Schrijf het deel van het vonnisfragment tussen "Het standpunt van de officier" en "ook heeft verklaard." letterlijk over, beide grenzen inbegrepen.

**FRAGMENT UIT DOCUMENT:**

=-=-=

De tenlastelegging is als bijlage aan dit vonnis gehecht.

De verdenking komt er, kort en feitelijk weergegeven, op neer dat verdachte:

primair

een door [A] en/of [B] en/of één of meer van zijn mededaders op 20 november 2018 te Almere gepleegde diefstal met geweld en/of bedreiging met geweld en/of afpersing van meerdere goederen van [slachtoffer 1] en/of [slachtoffer 2] op 20 november 2018 te Almere heeft uitgelokt of daaraan medeplichtig is geweest;

subsidiair

in de periode van 20 november 2018 tot en met 29 november 2018 te Almere een iPhone 8+ heeft geheeld.

3 VOORVRAGEN

De dagvaarding is geldig, de rechtbank is bevoegd tot kennisneming van het ten laste gelegde, de officier van justitie is ontvankelijk in de vervolging van verdachte en er zijn geen redenen voor schorsing van de vervolging.

4 WAARDERING VAN HET BEWIJS
4.1

Het standpunt van de officier van justitie

De officier van justitie acht de primair ten laste gelegde uitlokking van diefstal met geweld en bedreiging met geweld, in vereniging gepleegd, wettig en overtuigend te bewijzen.

4.2

Het standpunt van de verdediging

De raadsman heeft integrale vrijspraak bepleit en daartoe aangevoerd dat verdachte met aangever [slachtoffer 2] bij een andere school had afgesproken dan waar het tenlastegelegde heeft plaatsgevonden en daarom ook niets met de beroving van doen heeft gehad. De iPhone 8+ die verdachte in zijn bezit had, heeft hij een maand voorafgaand aan het tenlastegelegde gekregen van zijn oom, hetgeen zijn oom ook heeft verklaard.

=-=-=

**AANGELEVERDE GEGEVENS:**
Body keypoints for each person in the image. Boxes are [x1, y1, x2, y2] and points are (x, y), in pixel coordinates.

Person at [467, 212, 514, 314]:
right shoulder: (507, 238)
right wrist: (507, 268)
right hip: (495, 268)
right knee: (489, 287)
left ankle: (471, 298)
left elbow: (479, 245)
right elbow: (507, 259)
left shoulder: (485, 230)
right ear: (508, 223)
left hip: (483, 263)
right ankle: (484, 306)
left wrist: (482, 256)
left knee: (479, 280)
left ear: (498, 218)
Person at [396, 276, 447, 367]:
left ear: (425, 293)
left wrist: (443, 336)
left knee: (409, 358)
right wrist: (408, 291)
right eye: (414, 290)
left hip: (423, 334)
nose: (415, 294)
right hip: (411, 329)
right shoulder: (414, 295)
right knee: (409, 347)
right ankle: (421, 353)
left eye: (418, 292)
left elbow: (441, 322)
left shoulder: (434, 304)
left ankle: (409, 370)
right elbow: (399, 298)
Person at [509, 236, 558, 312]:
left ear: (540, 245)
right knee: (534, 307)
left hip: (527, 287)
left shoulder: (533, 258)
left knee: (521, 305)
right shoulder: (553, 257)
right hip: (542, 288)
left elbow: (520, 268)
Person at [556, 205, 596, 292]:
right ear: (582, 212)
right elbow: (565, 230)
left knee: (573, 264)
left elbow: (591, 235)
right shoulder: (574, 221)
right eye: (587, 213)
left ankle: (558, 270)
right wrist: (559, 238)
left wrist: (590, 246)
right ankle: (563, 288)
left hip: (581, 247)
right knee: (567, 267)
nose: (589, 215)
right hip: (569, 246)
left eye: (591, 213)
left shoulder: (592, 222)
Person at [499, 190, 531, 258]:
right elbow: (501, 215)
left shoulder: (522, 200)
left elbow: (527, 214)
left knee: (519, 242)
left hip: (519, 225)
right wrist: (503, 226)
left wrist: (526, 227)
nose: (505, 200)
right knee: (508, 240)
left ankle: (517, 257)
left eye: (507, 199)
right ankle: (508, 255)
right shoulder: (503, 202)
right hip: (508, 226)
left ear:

=-=-=

**UITVOER:**
Het standpunt van de officier van justitie

De officier van justitie acht de primair ten laste gelegde uitlokking van diefstal met geweld en bedreiging met geweld, in vereniging gepleegd, wettig en overtuigend te bewijzen.

4.2

Het standpunt van de verdediging

De raadsman heeft integrale vrijspraak bepleit en daartoe aangevoerd dat verdachte met aangever [slachtoffer 2] bij een andere school had afgesproken dan waar het tenlastegelegde heeft plaatsgevonden en daarom ook niets met de beroving van doen heeft gehad. De iPhone 8+ die verdachte in zijn bezit had, heeft hij een maand voorafgaand aan het tenlastegelegde gekregen van zijn oom, hetgeen zijn oom ook heeft verklaard.